> **Exercise details**
Using the entries below, output each line exactly from the first through the one that contains "Message us on WhatsApp".

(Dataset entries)
+===+
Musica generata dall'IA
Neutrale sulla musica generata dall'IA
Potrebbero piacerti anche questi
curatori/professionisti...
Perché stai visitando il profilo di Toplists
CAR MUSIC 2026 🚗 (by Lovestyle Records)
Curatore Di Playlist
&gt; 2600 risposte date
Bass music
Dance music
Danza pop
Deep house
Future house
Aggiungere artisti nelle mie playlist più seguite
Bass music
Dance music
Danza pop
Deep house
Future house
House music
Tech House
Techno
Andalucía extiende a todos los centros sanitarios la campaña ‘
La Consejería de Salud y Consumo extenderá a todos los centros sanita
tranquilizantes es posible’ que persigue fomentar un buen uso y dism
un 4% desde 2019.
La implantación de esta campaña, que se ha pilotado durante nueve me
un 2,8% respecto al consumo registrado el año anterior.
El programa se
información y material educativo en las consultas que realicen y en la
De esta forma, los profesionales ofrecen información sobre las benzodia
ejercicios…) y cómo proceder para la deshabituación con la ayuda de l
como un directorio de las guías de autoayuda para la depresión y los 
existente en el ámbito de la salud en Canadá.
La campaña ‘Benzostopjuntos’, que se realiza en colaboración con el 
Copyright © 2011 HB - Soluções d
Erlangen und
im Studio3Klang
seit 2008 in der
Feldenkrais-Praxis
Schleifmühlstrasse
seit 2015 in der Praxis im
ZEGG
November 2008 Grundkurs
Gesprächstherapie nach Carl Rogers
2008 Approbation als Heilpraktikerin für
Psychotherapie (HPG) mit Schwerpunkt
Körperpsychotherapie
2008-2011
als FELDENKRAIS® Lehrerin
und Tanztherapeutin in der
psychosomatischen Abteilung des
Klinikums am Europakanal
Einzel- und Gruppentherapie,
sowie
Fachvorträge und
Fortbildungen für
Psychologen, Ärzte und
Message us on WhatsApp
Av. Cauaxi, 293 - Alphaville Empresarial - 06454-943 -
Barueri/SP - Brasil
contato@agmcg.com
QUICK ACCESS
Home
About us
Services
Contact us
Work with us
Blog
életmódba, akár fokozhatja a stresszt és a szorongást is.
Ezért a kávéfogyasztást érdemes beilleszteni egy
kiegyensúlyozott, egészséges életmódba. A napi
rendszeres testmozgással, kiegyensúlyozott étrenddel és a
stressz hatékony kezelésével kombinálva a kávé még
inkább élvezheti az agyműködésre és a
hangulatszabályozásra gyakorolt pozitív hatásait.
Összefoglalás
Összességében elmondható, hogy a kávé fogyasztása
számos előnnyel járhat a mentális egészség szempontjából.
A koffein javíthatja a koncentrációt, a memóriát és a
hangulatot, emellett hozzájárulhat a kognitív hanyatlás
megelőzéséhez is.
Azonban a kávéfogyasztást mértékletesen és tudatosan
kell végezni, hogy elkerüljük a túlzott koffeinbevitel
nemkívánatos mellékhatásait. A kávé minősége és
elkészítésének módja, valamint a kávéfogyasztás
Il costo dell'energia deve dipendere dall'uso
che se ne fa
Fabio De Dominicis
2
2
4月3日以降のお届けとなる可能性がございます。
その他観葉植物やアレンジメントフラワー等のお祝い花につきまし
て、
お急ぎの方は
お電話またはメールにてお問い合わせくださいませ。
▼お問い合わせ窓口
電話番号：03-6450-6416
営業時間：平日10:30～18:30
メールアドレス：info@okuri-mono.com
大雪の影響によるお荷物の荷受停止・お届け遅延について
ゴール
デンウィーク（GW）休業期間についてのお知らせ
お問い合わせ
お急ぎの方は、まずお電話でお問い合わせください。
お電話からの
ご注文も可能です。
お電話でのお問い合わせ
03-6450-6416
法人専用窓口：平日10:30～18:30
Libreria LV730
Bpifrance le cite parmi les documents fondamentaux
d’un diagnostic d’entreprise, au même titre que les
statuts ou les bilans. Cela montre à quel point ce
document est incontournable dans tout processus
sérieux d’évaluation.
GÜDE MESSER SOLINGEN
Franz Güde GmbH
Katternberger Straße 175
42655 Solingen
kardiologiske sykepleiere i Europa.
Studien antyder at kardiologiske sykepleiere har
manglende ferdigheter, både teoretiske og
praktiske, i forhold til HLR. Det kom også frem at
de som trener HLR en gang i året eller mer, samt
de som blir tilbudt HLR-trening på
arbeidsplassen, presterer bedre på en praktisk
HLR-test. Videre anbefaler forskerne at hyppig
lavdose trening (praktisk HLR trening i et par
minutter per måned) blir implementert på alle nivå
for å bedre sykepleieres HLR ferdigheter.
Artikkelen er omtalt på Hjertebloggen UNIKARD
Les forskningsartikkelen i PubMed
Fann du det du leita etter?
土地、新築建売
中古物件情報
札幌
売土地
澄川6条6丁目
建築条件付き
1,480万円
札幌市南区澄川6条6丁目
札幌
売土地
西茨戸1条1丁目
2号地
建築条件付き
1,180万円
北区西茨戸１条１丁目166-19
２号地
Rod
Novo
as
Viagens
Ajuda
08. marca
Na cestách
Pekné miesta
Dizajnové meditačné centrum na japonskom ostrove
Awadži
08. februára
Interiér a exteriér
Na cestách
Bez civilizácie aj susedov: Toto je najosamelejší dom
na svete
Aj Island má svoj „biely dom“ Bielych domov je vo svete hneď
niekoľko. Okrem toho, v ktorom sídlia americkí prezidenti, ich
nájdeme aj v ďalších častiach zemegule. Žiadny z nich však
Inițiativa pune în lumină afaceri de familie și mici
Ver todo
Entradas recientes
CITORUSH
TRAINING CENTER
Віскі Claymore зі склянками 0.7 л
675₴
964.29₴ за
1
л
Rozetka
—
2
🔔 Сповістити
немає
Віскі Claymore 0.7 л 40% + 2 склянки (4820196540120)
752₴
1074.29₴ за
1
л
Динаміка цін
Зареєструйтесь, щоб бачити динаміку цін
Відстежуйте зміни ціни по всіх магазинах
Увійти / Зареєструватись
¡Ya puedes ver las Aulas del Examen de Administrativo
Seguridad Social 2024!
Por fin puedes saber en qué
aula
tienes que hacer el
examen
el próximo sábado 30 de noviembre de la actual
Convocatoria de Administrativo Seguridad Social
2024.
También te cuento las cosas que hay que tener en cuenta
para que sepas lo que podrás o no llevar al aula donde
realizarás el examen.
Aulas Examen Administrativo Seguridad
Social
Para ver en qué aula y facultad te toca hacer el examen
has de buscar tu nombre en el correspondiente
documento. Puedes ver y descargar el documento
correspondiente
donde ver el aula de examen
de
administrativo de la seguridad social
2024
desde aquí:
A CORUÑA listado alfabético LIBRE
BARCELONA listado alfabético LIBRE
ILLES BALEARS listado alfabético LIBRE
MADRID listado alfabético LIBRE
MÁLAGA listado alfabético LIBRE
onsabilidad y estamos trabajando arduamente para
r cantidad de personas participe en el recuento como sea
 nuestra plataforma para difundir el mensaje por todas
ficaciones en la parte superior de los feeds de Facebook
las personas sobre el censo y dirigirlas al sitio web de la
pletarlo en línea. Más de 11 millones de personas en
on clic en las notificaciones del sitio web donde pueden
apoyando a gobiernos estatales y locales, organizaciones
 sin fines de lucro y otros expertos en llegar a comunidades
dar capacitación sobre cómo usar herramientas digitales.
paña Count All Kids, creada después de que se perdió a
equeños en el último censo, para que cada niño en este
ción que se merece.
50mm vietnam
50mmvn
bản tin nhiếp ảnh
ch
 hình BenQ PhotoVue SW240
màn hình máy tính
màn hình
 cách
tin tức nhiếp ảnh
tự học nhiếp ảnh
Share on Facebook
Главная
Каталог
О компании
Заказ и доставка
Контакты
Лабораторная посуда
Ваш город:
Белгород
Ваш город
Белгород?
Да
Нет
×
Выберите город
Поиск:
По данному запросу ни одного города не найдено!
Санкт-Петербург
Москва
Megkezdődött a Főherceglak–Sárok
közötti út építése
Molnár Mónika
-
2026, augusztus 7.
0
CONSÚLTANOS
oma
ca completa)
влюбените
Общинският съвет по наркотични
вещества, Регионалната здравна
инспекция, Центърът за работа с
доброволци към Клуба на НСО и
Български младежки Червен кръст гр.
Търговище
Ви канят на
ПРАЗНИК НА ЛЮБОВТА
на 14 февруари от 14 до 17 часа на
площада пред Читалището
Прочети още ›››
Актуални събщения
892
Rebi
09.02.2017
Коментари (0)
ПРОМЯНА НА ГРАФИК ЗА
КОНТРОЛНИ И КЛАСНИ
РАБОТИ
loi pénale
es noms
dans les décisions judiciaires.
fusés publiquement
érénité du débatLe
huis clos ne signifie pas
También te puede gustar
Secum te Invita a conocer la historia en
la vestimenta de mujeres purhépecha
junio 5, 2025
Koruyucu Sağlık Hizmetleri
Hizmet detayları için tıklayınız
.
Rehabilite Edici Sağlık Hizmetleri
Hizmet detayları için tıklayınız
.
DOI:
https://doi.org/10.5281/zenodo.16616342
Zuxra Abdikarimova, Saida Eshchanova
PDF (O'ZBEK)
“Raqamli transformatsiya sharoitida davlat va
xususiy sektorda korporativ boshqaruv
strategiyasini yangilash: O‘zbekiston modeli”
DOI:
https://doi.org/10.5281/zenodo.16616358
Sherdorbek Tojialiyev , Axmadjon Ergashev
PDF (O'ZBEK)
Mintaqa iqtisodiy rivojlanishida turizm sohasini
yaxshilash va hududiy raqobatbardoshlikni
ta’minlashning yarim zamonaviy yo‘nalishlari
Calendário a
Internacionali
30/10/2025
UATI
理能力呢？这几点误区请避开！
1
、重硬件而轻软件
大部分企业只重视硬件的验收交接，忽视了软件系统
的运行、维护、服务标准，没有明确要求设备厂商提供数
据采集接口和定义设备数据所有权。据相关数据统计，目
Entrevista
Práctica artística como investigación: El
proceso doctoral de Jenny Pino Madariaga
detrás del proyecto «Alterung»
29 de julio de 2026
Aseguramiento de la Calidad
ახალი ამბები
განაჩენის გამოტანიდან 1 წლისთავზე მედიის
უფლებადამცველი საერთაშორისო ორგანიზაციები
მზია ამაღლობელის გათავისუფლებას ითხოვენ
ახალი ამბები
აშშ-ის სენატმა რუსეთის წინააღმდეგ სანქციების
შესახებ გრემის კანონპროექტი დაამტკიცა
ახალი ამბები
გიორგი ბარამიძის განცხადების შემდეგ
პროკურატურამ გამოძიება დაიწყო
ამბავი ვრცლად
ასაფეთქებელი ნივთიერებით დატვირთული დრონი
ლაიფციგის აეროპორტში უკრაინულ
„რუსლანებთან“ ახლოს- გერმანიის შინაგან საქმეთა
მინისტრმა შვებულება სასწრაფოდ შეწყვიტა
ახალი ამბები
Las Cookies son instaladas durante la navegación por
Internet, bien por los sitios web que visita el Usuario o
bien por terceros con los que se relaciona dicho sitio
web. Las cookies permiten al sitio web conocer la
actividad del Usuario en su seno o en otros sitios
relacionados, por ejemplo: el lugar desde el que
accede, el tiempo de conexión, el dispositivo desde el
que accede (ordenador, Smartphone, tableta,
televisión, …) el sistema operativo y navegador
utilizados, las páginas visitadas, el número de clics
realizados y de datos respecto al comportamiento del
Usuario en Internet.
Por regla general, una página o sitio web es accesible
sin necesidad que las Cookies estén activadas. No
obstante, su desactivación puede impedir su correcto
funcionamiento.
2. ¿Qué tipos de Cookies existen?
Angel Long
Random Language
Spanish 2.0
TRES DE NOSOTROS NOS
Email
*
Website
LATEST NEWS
+===+
> **Written reply**
Musica generata dall'IA
Neutrale sulla musica generata dall'IA
Potrebbero piacerti anche questi
curatori/professionisti...
Perché stai visitando il profilo di Toplists
CAR MUSIC 2026 🚗 (by Lovestyle Records)
Curatore Di Playlist
&gt; 2600 risposte date
Bass music
Dance music
Danza pop
Deep house
Future house
Aggiungere artisti nelle mie playlist più seguite
Bass music
Dance music
Danza pop
Deep house
Future house
House music
Tech House
Techno
Andalucía extiende a todos los centros sanitarios la campaña ‘
La Consejería de Salud y Consumo extenderá a todos los centros sanita
tranquilizantes es posible’ que persigue fomentar un buen uso y dism
un 4% desde 2019.
La implantación de esta campaña, que se ha pilotado durante nueve me
un 2,8% respecto al consumo registrado el año anterior.
El programa se
información y material educativo en las consultas que realicen y en la
De esta forma, los profesionales ofrecen información sobre las benzodia
ejercicios…) y cómo proceder para la deshabituación con la ayuda de l
como un directorio de las guías de autoayuda para la depresión y los 
existente en el ámbito de la salud en Canadá.
La campaña ‘Benzostopjuntos’, que se realiza en colaboración con el 
Copyright © 2011 HB - Soluções d
Erlangen und
im Studio3Klang
seit 2008 in der
Feldenkrais-Praxis
Schleifmühlstrasse
seit 2015 in der Praxis im
ZEGG
November 2008 Grundkurs
Gesprächstherapie nach Carl Rogers
2008 Approbation als Heilpraktikerin für
Psychotherapie (HPG) mit Schwerpunkt
Körperpsychotherapie
2008-2011
als FELDENKRAIS® Lehrerin
und Tanztherapeutin in der
psychosomatischen Abteilung des
Klinikums am Europakanal
Einzel- und Gruppentherapie,
sowie
Fachvorträge und
Fortbildungen für
Psychologen, Ärzte und
Message us on WhatsApp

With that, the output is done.